[Stored data entries]
::::::::

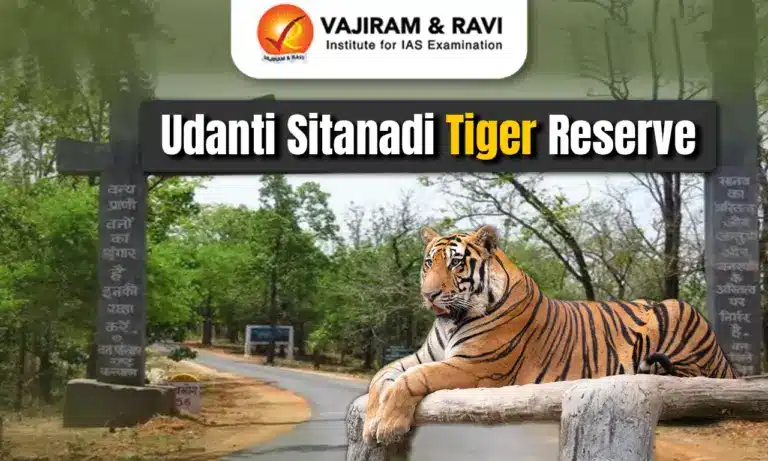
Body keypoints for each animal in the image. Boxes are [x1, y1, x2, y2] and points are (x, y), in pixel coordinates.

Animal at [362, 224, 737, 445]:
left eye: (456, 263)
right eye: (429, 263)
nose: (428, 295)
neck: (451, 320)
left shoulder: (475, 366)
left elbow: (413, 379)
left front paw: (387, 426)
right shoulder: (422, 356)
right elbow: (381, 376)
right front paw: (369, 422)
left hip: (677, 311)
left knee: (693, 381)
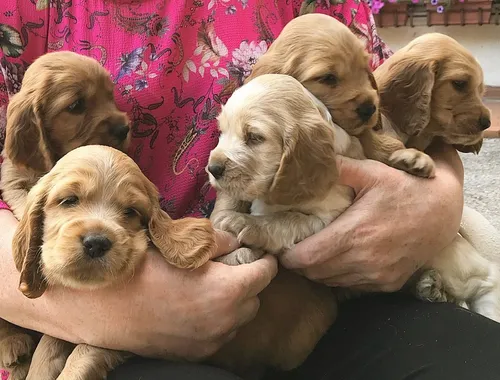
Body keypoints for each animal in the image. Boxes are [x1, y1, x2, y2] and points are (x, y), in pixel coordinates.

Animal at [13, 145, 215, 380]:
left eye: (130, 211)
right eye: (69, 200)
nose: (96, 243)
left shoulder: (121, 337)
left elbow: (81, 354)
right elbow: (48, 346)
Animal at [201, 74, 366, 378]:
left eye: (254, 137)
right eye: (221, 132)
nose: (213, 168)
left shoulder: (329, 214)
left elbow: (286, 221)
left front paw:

::::::::

# What to work on
Please write out only the lines from the one containing "left eye: (254, 137)" to the end of the records above, exactly, both ends included.

# Response below
left eye: (254, 137)
right eye: (221, 132)
nose: (213, 168)
left shoulder: (329, 214)
left elbow: (286, 221)
left front paw:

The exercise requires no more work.